Köln Ford Grevinde adlarını tarihe yazdırdılar...
Nürnberg’te Dynamit Nobel fabrika işgali 28 isçi
önderinin Türkiye’ye sürülmesiyle bastırıldı... Berlin
Osram’da isçiler haklarını kazanıncaya kadar yiğitçe
direndiler...
Harun Yiğit 1977 yılında ailesinin yanına isçi çocuğu
olarak Almanya’ya geldi. Kurala uydu. İsçi çocuğu isçi
oldu. Fakat o sadece fabrikaya gidip kart basmakla
kalmadı. Fabrikayı ve kalan zamanların süresiz bir
okul haline getirdi. Harun Yiğit bu çabalarının
neticesi ikinci kitabı “Duy Yunus Emre” ile okur
karısına çıkıyor. Harun Yiğit bir isçi şair, ressam
ve gazetecidir artık... Yalçın Yayınları’nca
yayınlanan ikinci kitabı şiirleri, türküleri ve
desenlerinden oluşuyor. Kitabın kapağı ise sanatçının
yağlı boya bir tablosundan hazırlanmış. Tabloda
Cumhuriyet okuyan bir aydını görüyoruz. Ahmet Taner
Kışlalı’nın katledildiği haber veriliyor ve
“Cumhuriyetin Bekçileriyiz” manşeti okunuyor! .. Harun
Yiğit’in türküleri cumhuriyet fikrinin bekçileri...

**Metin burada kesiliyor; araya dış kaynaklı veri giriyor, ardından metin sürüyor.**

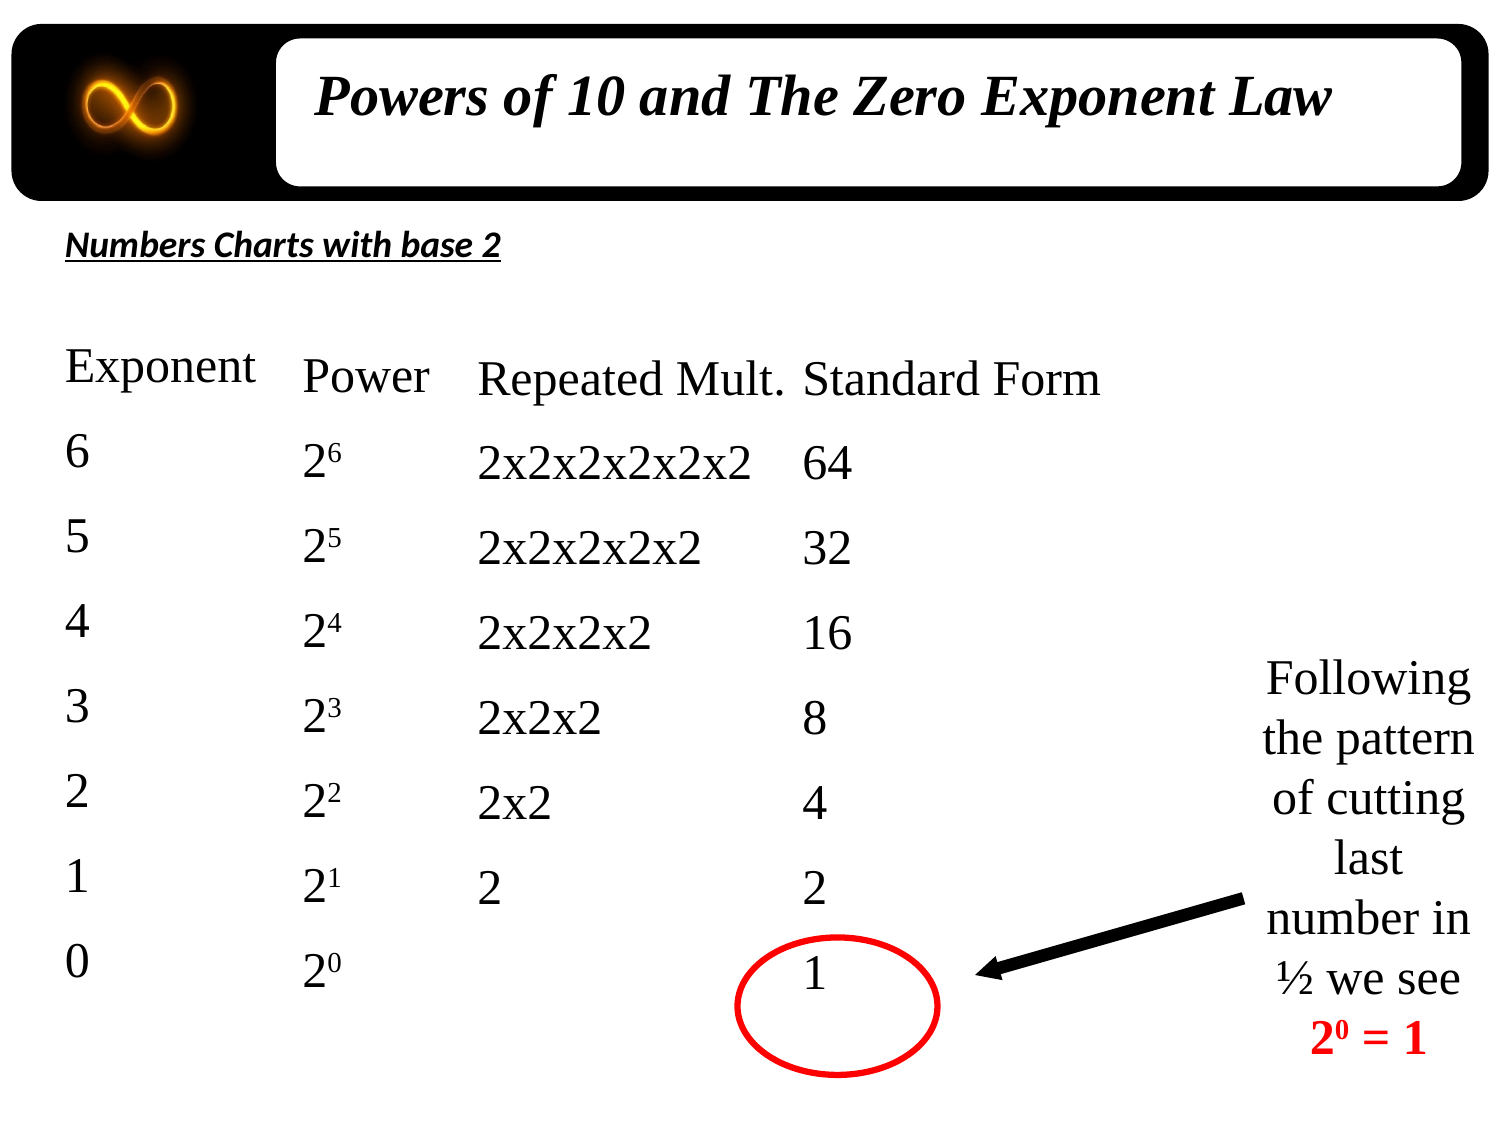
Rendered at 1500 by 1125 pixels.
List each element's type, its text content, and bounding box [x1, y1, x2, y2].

text_box Powers of 10 and The Zero Exponent Law [299, 50, 1425, 135]
text_box Standard Form 64 32 16 8 4 2 1 [787, 337, 1138, 1008]
text_box Repeated Mult. 2x2x2x2x2x2 2x2x2x2x2 2x2x2x2 2x2x2 2x2 2 [462, 337, 787, 1008]
text_box Exponent 6 5 4 3 2 1 0 [50, 324, 613, 995]
text_box Power 26 25 24 23 22 21 20 [287, 334, 638, 1005]
text_box Following the pattern of cutting last number in ½ we see 20 = 1 [1237, 637, 1500, 1073]
text_box [737, 1008, 938, 1075]
text_box [12, 24, 1488, 200]
text_box Numbers Charts with base 2 [49, 212, 963, 273]
text_box [274, 37, 1463, 188]
picture [37, 49, 226, 163]
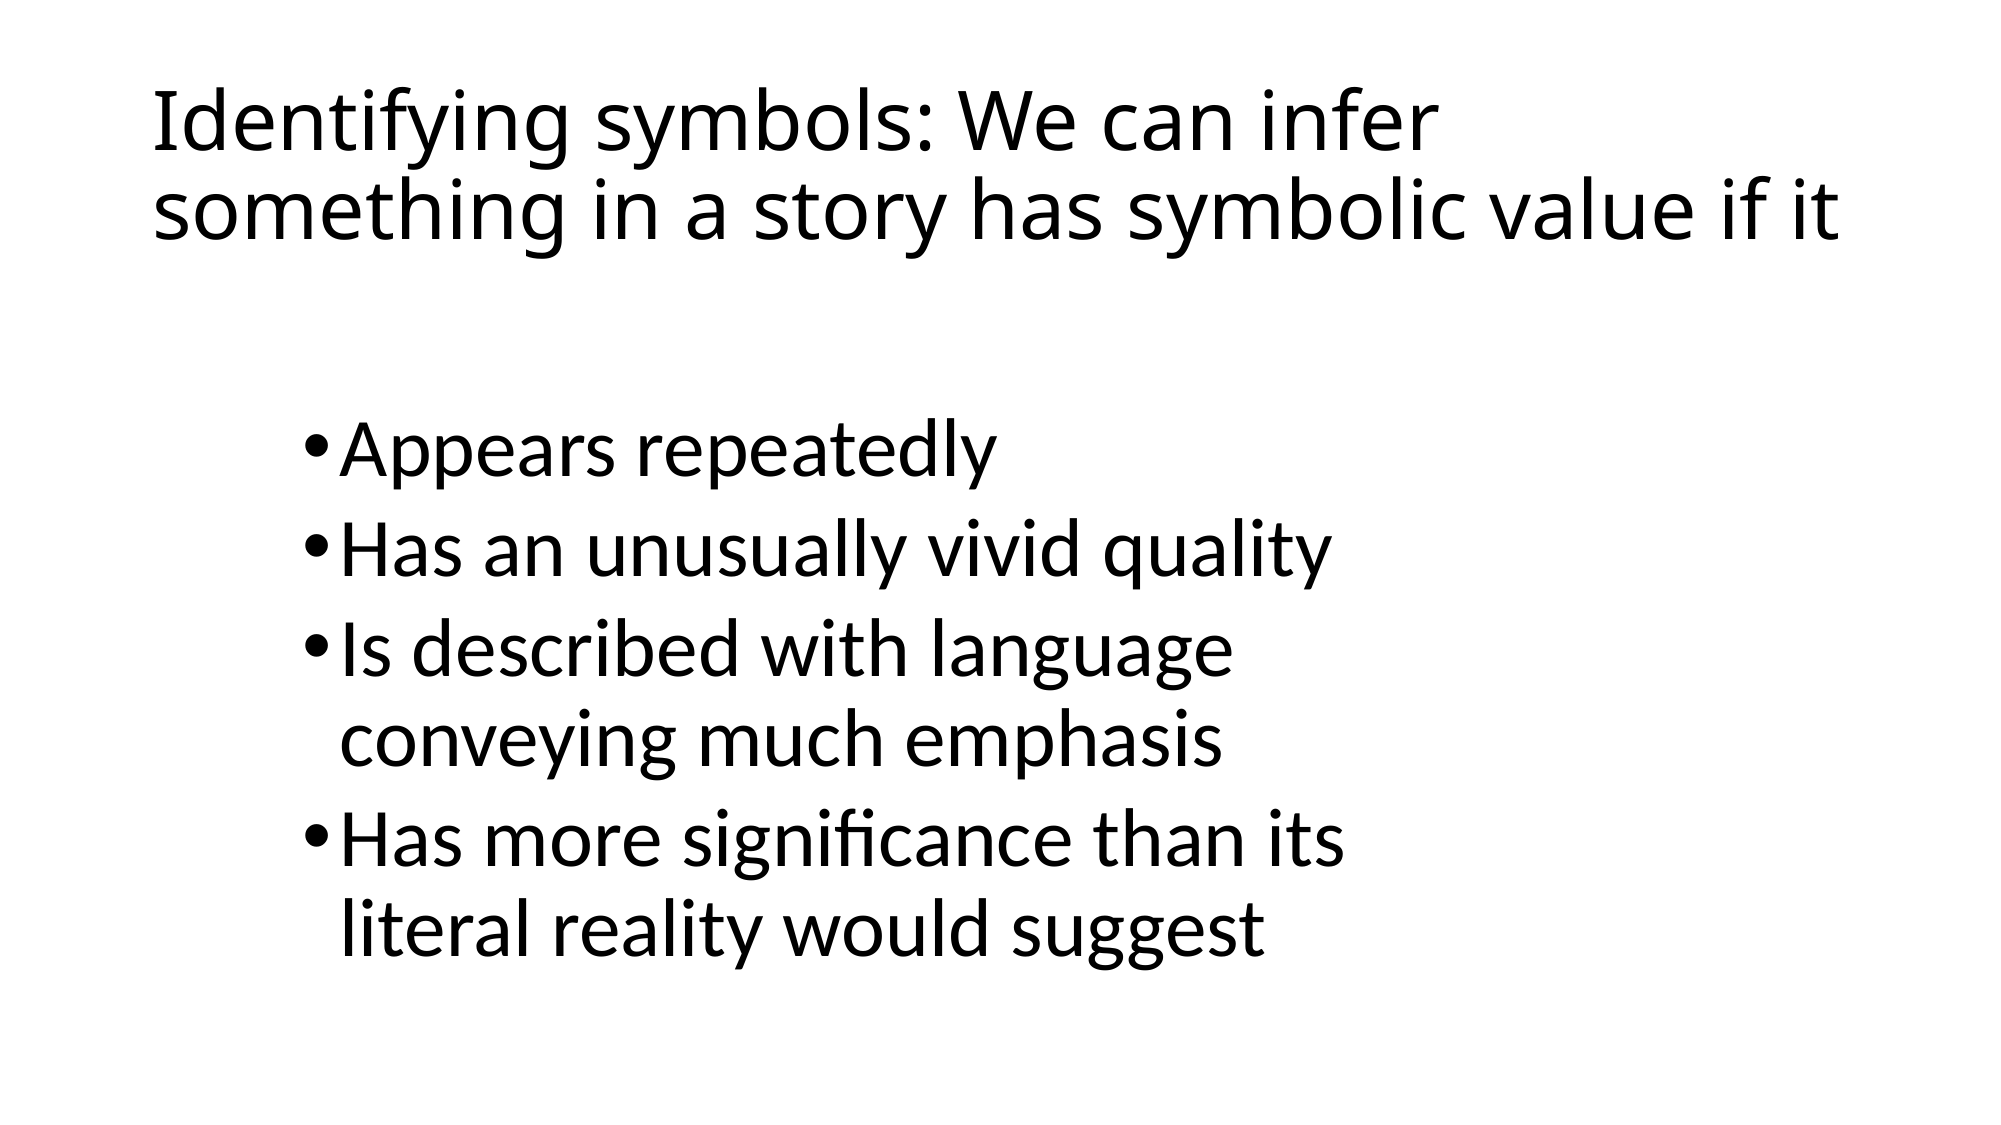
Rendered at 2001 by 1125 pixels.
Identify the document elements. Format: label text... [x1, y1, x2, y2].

list Appears repeatedly Has an unusually vivid quality Is described with language conveying much emphasis Has more significance than its literal reality would suggest [137, 396, 1517, 1111]
title Identifying symbols: We can infer something in a story has symbolic value if it [137, 59, 1863, 278]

Gericiliğe, tutuculuğa, aklın düşmanlarına karşı Konya
ovasından Yiğitçe ve onurlu bir başkaldırı...
Arama adlı şiiri şöyle:
Kendini görecek ayna arama
İnsandır insanin gerçek aynası
Şu ahret dediğin hani nerede
Budur canlıların gerçek dünyası
Söyle yolcu ne taşırsın küfende
Ot olup gelecen giysen kefende
Gerçek ile yalan senin kafanda
Kim görüpte yemiş cennet meyvesi
Cennetle cehennem burda yaşanır
Fikri olan insan gibi düşünür
Yiğit dönmek için bir gün taşınır
Beni getirecek narı ayvası...
Duy Yunus Emre adlı bu ikinci kitabıyla Harun Yiğit
gerçekçi Anadolu kültürüne yaslanıyor. İslam’ın
kültürel etkilerine karşı direnmiş, insani değerlerin
cendere altına alınmasına, insanın kul köle edilmesine
karşı çıkmış bir kültürün sürdürücüsü olduğunu hemen
anlıyorsunuz şiirleri okurken...
Düşme adlı şiiri şöyle:
Sana derim sana ey insan oğlu
Rehberin olmadan yollara düşme
Rehber bil ilimi yürü yolunda
Yobazın açtığı kollara düşme
Bilmediğini git arife danış
Sen de kemale er kamile dönüş
Beş kere düşünüp bir kere konuş
Boş yere konuşup dillere düşme
Kendin hazırlama kendi girdabın
Yiğit’im bilmeli işin erbabın
Senden çok bilgili olsun ahbabın
Cahilin düştüğü hallere düşme...
Yobazlıkla, gericilikle hesaplaşılır da Sivas Katliamı
unutulur mu? 1993 ün sıcak Temmuzunda örgütlü
gericiler, Pir Sultan Abdal Kültür Festivaline
saldırdılar. Madımak adlı otele sığınan insanları
ateşe verdiler. Sayıları yirmi bini bulan sürü,
sloganlarla, alkışlarla otuz üç kültür adamını diri
diri yaktılar... Bizdedir adlı şiiriyle Harun Yiğit
saldırganları ödüllendiren zihniyeti teşhir ediyor.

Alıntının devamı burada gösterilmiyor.